Больше в тот вечер ничего сказано не было. Люди еще поворочались и стали постепенно засыпать, каждый на свой манер: кто засопел, кто захрапел, кто застонал во сне, и только я один долго не мог заснуть, ворочался и думал: почему взрослые так спокойно отреагировали на кощунственные слова? Почему никто из них не сволок преступницу с нар и не отвел куда следует? Неужели и наутро этого не случится? Но, если никто из взрослых не знает, что надо делать, придется мне постараться за них. Хотя я и слышал странные речи моей тети об «этих мерзавцах» и «этом рябом», но имя «Сталин» при этом не произносилось. И в моем сознании, с одной стороны, существовал сам по себе мерзкий рябой, а с другой стороны – Сталин, великий вождь, которому я навеки благодарен за свое счастливое детство.
О подвиге Павлика Морозова я тогда слышал лишь краем уха, но «Судьбу барабанщика» Гайдара уже прочел и более или менее знал, как распознавать врагов и что с ними делать. Я смотрел в потолок и представлял, как утром пораньше пойду в милицию и попрошу, чтоб меня принял лично начальник, а не кто-нибудь другой. Меня, возможно, спросят, в чем дело. Я скажу, что дело очень важное, государственное и довериться я могу только самому начальнику. Я вообразил себе начальника, мудрого и усталого человека с седыми висками. Он меня выслушает внимательно, выйдет из-за стола, крепко пожмет мою руку и скажет:
– Спасибо, Вова! Ты оказался настоящим пионером!..
К слову сказать, пионером я не был и потом им так и не стал.
С мыслью о начальнике милиции я уснул. А утром, проснувшись, понял, что идти в милицию не хочется. Я посмотрел на то место, где спала Галина Сергеевна, но ее там не было. Я понадеялся, что кто-то из взрослых успел добежать до милиции и, пока я спал, преступницу арестовали. Но, выйдя на улицу, я тут же увидел Галину Сергеевну. Она на табуретке в тазу стирала какую-то тряпку. На лице ее не было заметно ни малейшего угрызения совести. Я смотрел на нее и думал, что ничего не поделаешь, в милицию идти надо. И опять подумал, что не хочется. Хотя надо. Но не хочется. Хотя надо.
Она подняла голову, и мы встретились взглядами.
– Ты что так смотришь на меня? – спросила она удивленно и улыбнулась. Улыбнулась, как женщины улыбаются мужчинам. – Нет, правда, что ты так смотришь? Ты, может быть, в меня влюбился?
– Нет! – закричал я. – Нет! – И убежал.
И, убежав, подумал, что, может, и правда влюбился.

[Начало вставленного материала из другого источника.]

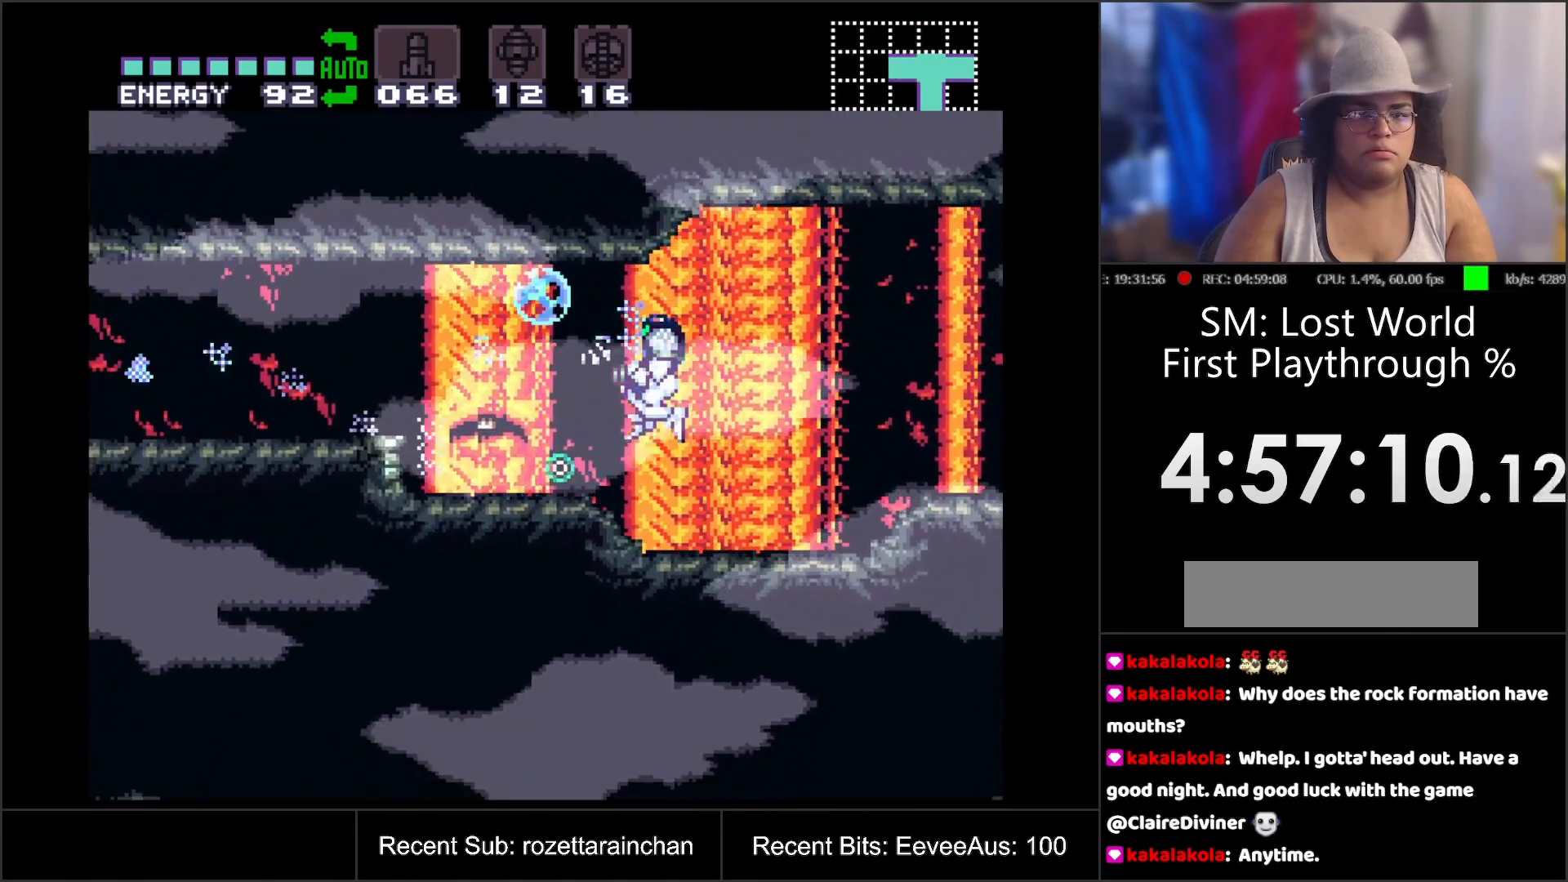
{"buttons": ["Y"], "events": [[33, "Y", "down"], [67, "DPAD_LEFT", "up"], [133, "Y", "up"], [300, "B", "down"], [400, "Y", "down"], [483, "B", "up"]]}
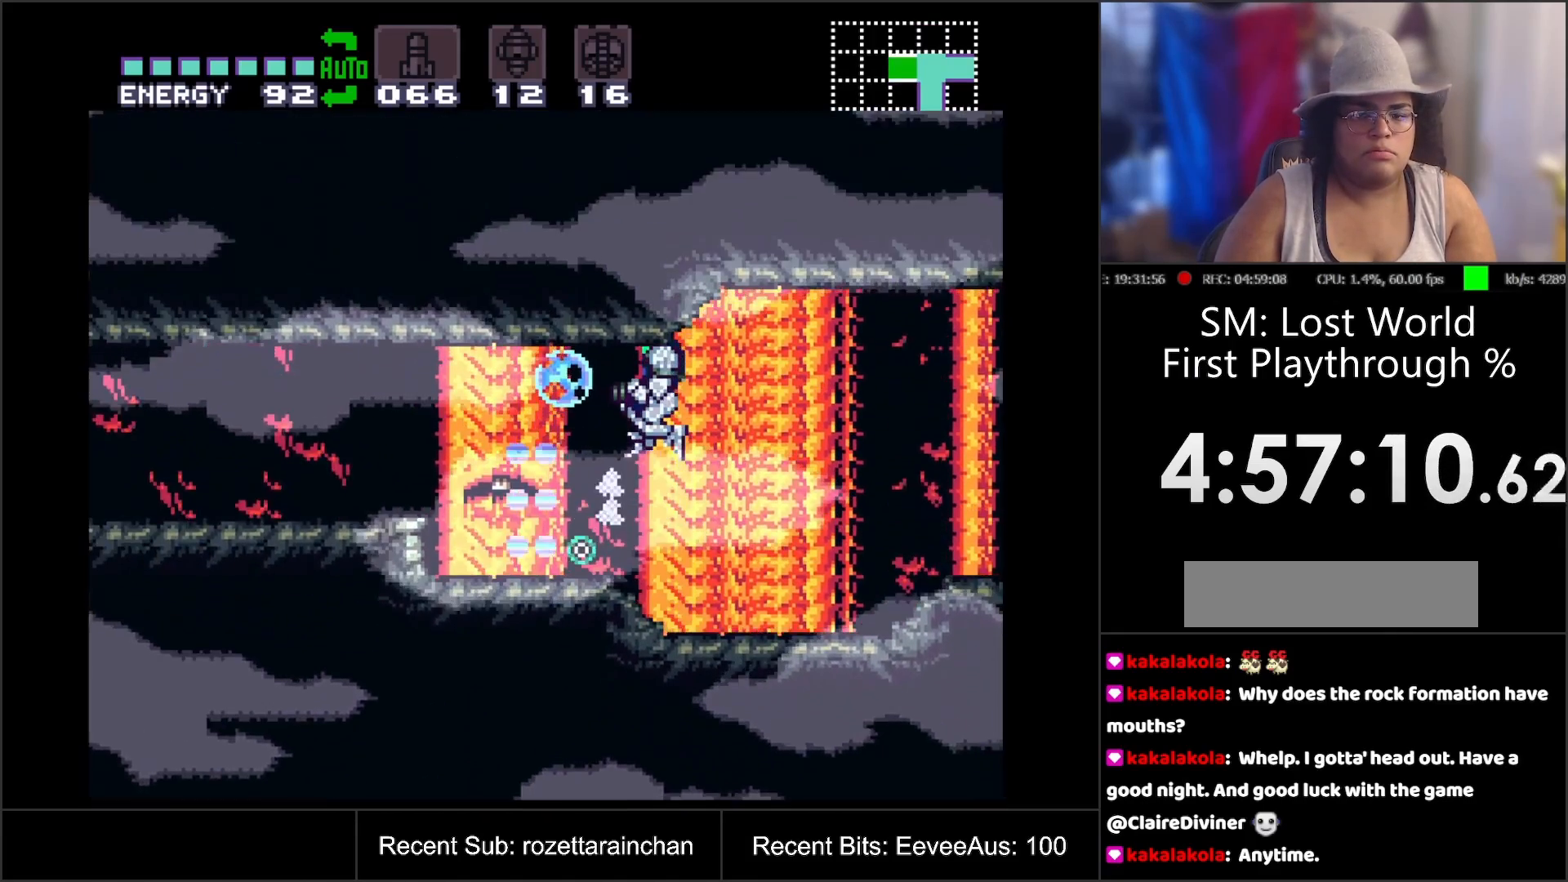
{"buttons": [], "events": [[17, "Y", "up"], [117, "Y", "down"], [183, "DPAD_LEFT", "down"], [233, "Y", "up"], [300, "DPAD_LEFT", "up"], [300, "Y", "down"], [417, "Y", "up"]]}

И именно потому, что влюбился, не пошел в милицию. А может, не пошел, потому что был слишком ленив. Или идейно недостаточно тверд. Или недостаточно тверд, потому что слишком ленив. Да к тому же и влюбчив. Влюбчив, нетверд и ленив, почему и не удостоился крепкого рукопожатия начальника милиции. О чем впоследствии ни разу не пожалел.
Мама приехала
Летом 42-го до Управленческого городка добрались наконец мама – из Ленинабада, а вскоре за ней и папа – из госпиталя.
Мама везла мне большую ананасную дыню (невиданную роскошь), длиной, наверное, с полметра. Но с половиной этой дыни пришлось по дороге расстаться. Управленческий городок был городок режимный. Там находился авиационный завод и что-то еще военное. Поэтому попасть туда нельзя было без особого разрешения или взятки. Взятки охотно брал и разрешения с большой неохотой выдавал какой-то важный начальник. Мама пробилась к нему вместе с дыней. Не представляю себе, как она таскала такую тяжесть, а выпустить из рук не могла.
– Эту дыню, – сказала мама начальнику, – я через всю страну везла своему сыну. Возьмите ее себе.
Начальник, как она рассказывала, ужасно смутился:
– Что ж я, зверь, что ли, отнимать последнее у вашего сына?.. Но, подумав, продолжил: – У меня тоже есть сын, так что давайте поделим: половину вашему, половину моему…
И папа вернулся
После восьми месяцев лечения в госпитале папа приехал почти в том же виде, в каком вернулся из лагеря: солдатское х/б, телогрейка, стоптанные бутсы с обмотками. Но теперь над правым карманом гимнастерки у него была маленькая желтая полоска – знак тяжелого ранения. У него не было ни одного ордена, ни одной медали, потому что тогда ни того, ни другого солдатам отступающей армии не давали. Единственным свидетельством достойного участия в войне была эта желтая нашивка и большая пачка маминых писем, слипшихся от крови.
Теперь отец стал инвалидом. Левая рука была как бы пришита к боку, согнута в локте и не разгибалась, пальцы скрючены и тоже не разгибались.